Второй вид казни, хотя по форме — точнее, по бесформенности — и очень далекий от первого, разумеется, нельзя счесть не связанным с первым. Когда роль жертвы отпущения в генезисе религиозных форм уже обнаружена, невозможно усмотреть здесь независимый «институт». В обоих случаях действует учредительное единодушие; в первом случае оно порождает смертную казнь через посредство ритуальных форм; во втором оно проявляется само — в форме неизбежно ослабленной и вырожденной (иначе оно бы вообще не проявилось), но тем не менее жестокой и спонтанной; можно описать эту форму как отчасти упорядоченный и узаконенный суд Линча.
Ни в первом, ни во втором случае нельзя отделить идею законной казни от учредительного механизма. Она восходит к спонтанному единодушию, к неодолимой убежденности, внезапно восстанавливающей всю общину против единственного виновника. Таким образом, она имеет случайный характер, который не всегда проходит незамеченным, поскольку открыто проявляется во многих промежуточных между религией и судебной системой формах, в частности, в ордалиях.

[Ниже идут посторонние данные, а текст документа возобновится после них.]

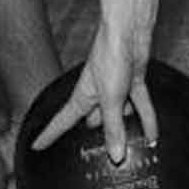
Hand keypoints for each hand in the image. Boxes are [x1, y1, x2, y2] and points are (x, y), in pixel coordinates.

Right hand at [29, 22, 155, 163]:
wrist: (129, 33)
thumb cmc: (111, 57)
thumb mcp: (111, 99)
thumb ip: (114, 128)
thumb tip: (115, 155)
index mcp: (82, 97)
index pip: (61, 122)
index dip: (49, 135)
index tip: (36, 147)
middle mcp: (97, 94)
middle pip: (94, 121)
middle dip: (96, 136)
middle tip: (98, 155)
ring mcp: (116, 89)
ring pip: (120, 115)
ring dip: (127, 129)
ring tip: (133, 148)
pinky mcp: (133, 83)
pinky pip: (140, 106)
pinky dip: (147, 120)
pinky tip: (152, 135)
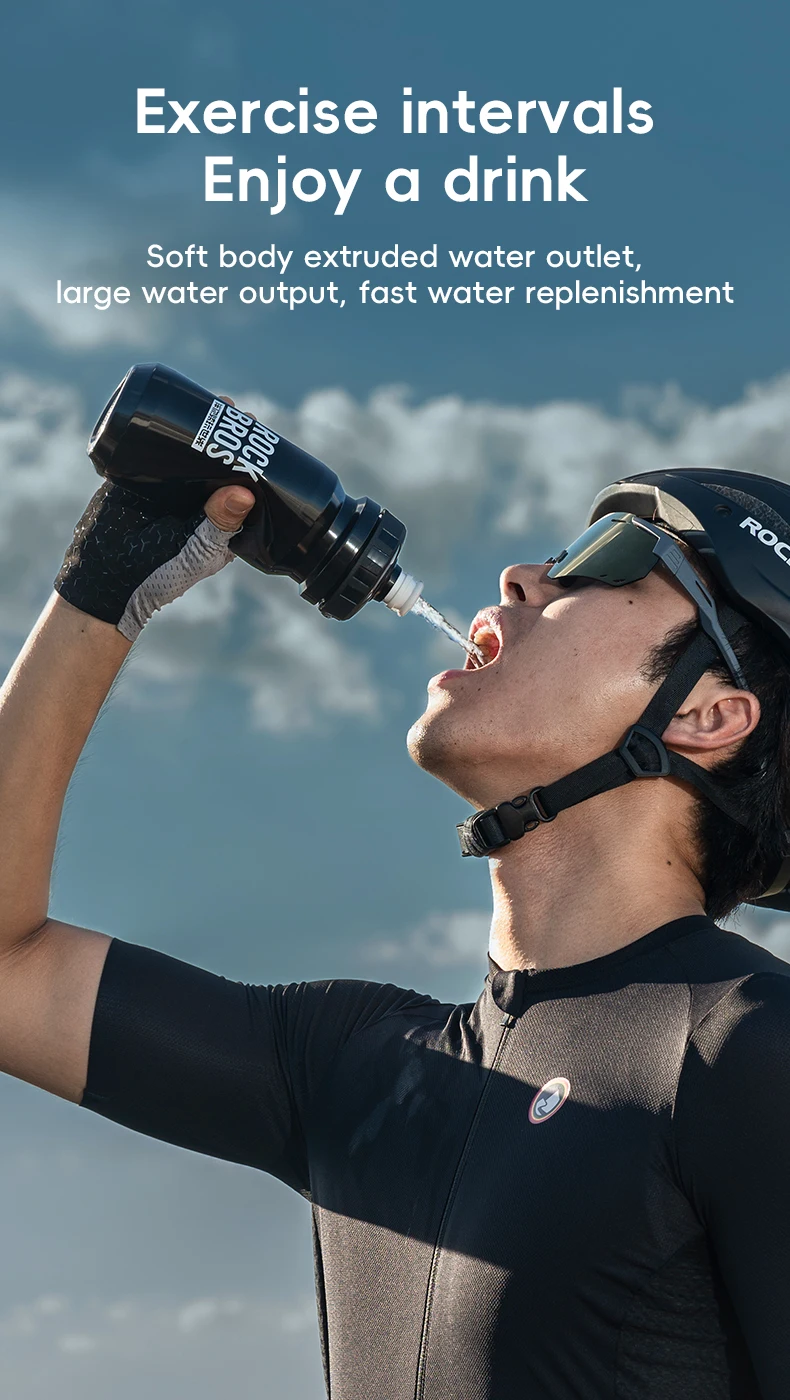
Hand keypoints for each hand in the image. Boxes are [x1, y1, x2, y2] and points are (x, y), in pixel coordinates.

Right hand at [55, 393, 255, 640]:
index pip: (244, 483)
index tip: (260, 433)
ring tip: (212, 402)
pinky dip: (165, 428)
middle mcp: (199, 500)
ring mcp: (171, 486)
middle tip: (232, 409)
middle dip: (227, 433)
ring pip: (191, 449)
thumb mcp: (196, 552)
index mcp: (221, 520)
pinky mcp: (141, 477)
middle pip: (219, 458)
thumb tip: (245, 492)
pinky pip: (156, 448)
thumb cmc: (158, 575)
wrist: (104, 580)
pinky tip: (175, 407)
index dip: (254, 459)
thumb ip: (218, 526)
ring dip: (201, 426)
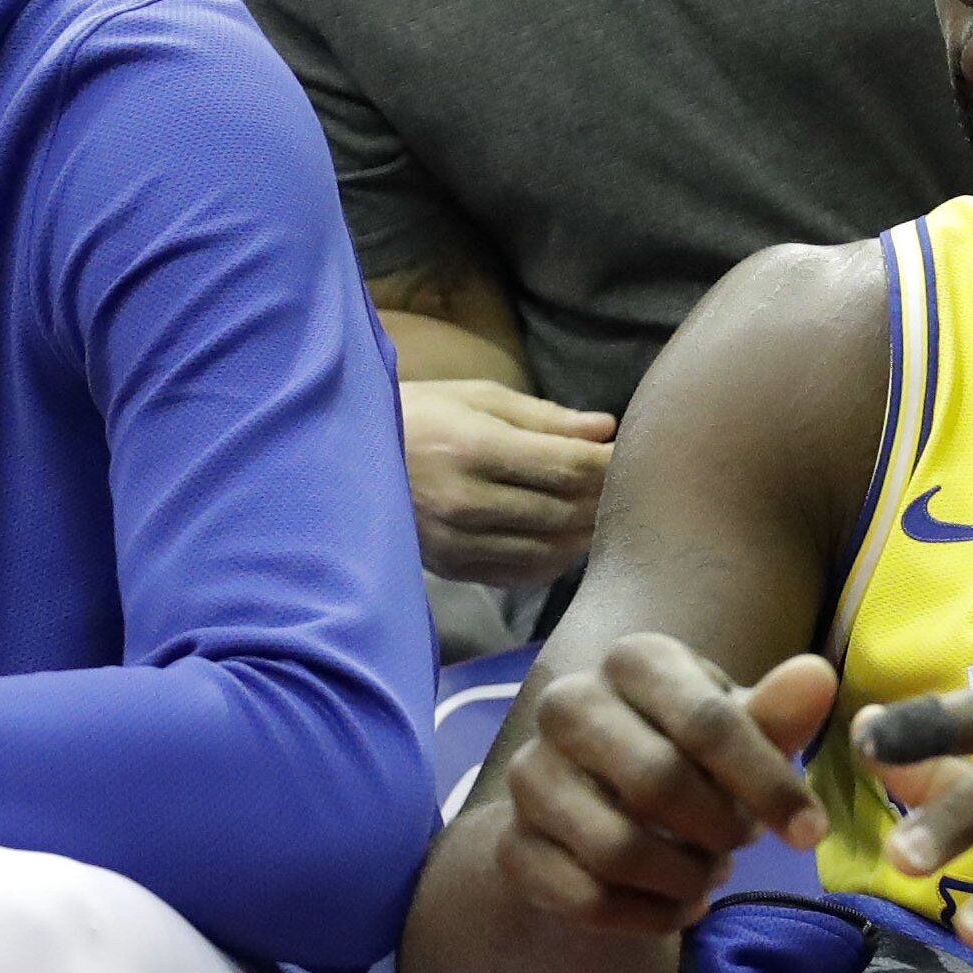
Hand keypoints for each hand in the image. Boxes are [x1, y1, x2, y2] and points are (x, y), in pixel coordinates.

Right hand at [401, 379, 614, 586]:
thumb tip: (605, 429)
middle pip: (564, 510)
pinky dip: (553, 560)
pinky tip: (564, 539)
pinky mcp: (451, 568)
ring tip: (601, 512)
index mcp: (473, 448)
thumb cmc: (417, 415)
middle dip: (603, 497)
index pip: (566, 466)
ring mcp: (457, 542)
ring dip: (584, 532)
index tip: (629, 455)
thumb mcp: (476, 398)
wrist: (343, 459)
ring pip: (549, 548)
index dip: (608, 464)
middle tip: (626, 485)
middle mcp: (466, 502)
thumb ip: (544, 417)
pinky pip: (521, 574)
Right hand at [500, 638, 836, 932]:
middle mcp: (567, 703)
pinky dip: (649, 918)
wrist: (591, 799)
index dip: (768, 785)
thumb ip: (774, 715)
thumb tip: (817, 676)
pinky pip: (586, 900)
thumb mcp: (737, 732)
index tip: (810, 833)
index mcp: (633, 660)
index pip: (708, 722)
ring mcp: (529, 774)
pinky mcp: (510, 844)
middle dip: (718, 832)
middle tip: (739, 846)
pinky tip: (675, 908)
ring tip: (705, 874)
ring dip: (684, 879)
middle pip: (657, 784)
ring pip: (618, 850)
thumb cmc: (684, 751)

Теперь пора наконец ответить на идущий со всех сторон призыв, на схождение всех признаков и вслух заявить, что по ту сторону вроде бы максимального разнообразия есть единство — не только всех мифологий и всех ритуалов, но и человеческой культуры как целого, и религиозной и антирелигиозной, и это единство единств целиком зависит от единственного механизма, постоянно действующего, поскольку постоянно непонимаемого, — механизма, который спонтанно обеспечивает единодушие общины против и вокруг жертвы отпущения.